I guess, in cycling terms, it was a short steep initial 'improve' followed by a loooooonnnng grind of a gradual hill, with many little downs on the way up (if that makes sense) - bit like the profile of the Col de la Croix de fer on the Tour!
 

ttcycle

Cycling Excusiast
thanks all- I think it's the fact that I think back until my teens and there is always a tinge of depression that hangs around- hence my ability to present as very well to others- partially hiding; partially just coping and actually just being used to looking after myself and developing a bit of a shell that is probably more of a hinderance than a help these days. With many that know me I can be very caring, soft and empathic - I think I just need to be this with myself a more and not so much of an army general putting myself through my paces and being over critical- again this is a complex thing that I understand; just working on changing it. Hence why I shouldn't even bother training for competitive cycling as it gives me an excuse to be a Hitler to myself!

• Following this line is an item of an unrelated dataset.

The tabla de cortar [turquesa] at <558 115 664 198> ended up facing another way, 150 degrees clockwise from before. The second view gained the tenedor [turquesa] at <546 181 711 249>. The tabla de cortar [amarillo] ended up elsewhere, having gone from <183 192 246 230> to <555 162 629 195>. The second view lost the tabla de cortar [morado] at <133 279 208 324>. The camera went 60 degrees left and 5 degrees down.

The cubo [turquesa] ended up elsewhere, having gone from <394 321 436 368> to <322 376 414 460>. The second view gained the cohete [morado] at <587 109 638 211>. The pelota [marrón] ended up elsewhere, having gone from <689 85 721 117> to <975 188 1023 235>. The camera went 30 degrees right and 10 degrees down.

Basically, I think that is the crux of the problem along with the coping mechanism thing- there are complex reasons and explanations for this which I shall not go into on a public forum.

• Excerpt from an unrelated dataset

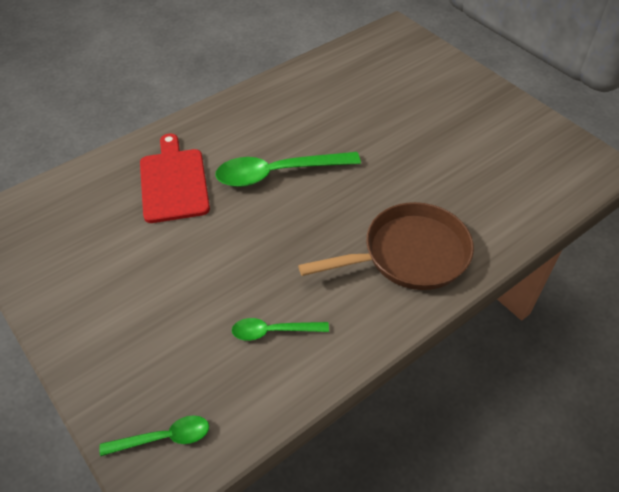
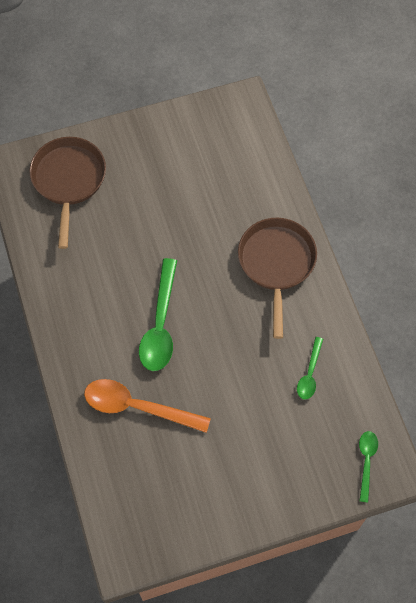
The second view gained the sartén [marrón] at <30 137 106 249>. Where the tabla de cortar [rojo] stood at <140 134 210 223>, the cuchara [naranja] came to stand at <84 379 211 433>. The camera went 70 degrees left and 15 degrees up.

I think I am tough on myself- intellectually and rationally I really do understand the logistics of some things within my own mind and it makes me treat myself badly as I think why can I not fix it? I know this is not good and I'm trying to unlearn it. It indeed is the more wanting to feel better without having overwhelming floods of uncontrolled emotions that would be a good start - it just seems that the more I know it can sometimes be mixed in with not feeling anything and sometimes feeling too much and it being too much. I think it's impatience - there's a lot going on, hence logically yes I am in good reason feeling this way; things have been improving incrementally and I just can't feel good about it. Got some good news today- opened the letter and felt nothing but numbness..that I hate.
 

pepecat

Well-Known Member
Hey tt (and anyone else out there....)
In my experience, being hard on yourself is a) common to fellow depressives (and myself), and b) probably the worst thing we could do to ourselves.
Yeah..... 'I have nothing to be depressed about / other people have worse things going on than I do / I should be able to pull myself together / other people don't react to crap like I do....etc ad infinitum....
We can be harder on ourselves than anyone else can, and it's hard to give ourselves a break. But we kinda need to, cos beating ourselves over the head only makes us feel worse, and then we feel guilty cos we feel crap, and then we beat ourselves up even more, and so the cycle goes on.
Not good.

We need to be patient, and remember that it takes time to recover from depression. It's not always a quick fix (much as we'd like it to be). And remember that for a while we might react more sensitively / erratically / whatever-ly to things, cos our mood is a bit all over the place. And also remember that we may not be the same people we were when we come out the other side of this. Depression changes people - it's certainly changed me. You learn stuff about yourself that you might not want to learn, but ultimately, if it helps you live 'better' (i.e you live in a way that suits you more, and not how you think other people think you should live) then it can only be a good thing.
 

trio25

Über Member
We need to be patient, and remember that it takes time to recover from depression. It's not always a quick fix (much as we'd like it to be). And remember that for a while we might react more sensitively / erratically / whatever-ly to things, cos our mood is a bit all over the place. And also remember that we may not be the same people we were when we come out the other side of this. Depression changes people - it's certainly changed me. You learn stuff about yourself that you might not want to learn, but ultimately, if it helps you live 'better' (i.e you live in a way that suits you more, and not how you think other people think you should live) then it can only be a good thing.

This is a good point, my partner calls me a new and improved version of me since I've been really ill. I'm still not 100% and my never be but I certainly think of others more and am slightly less selfish.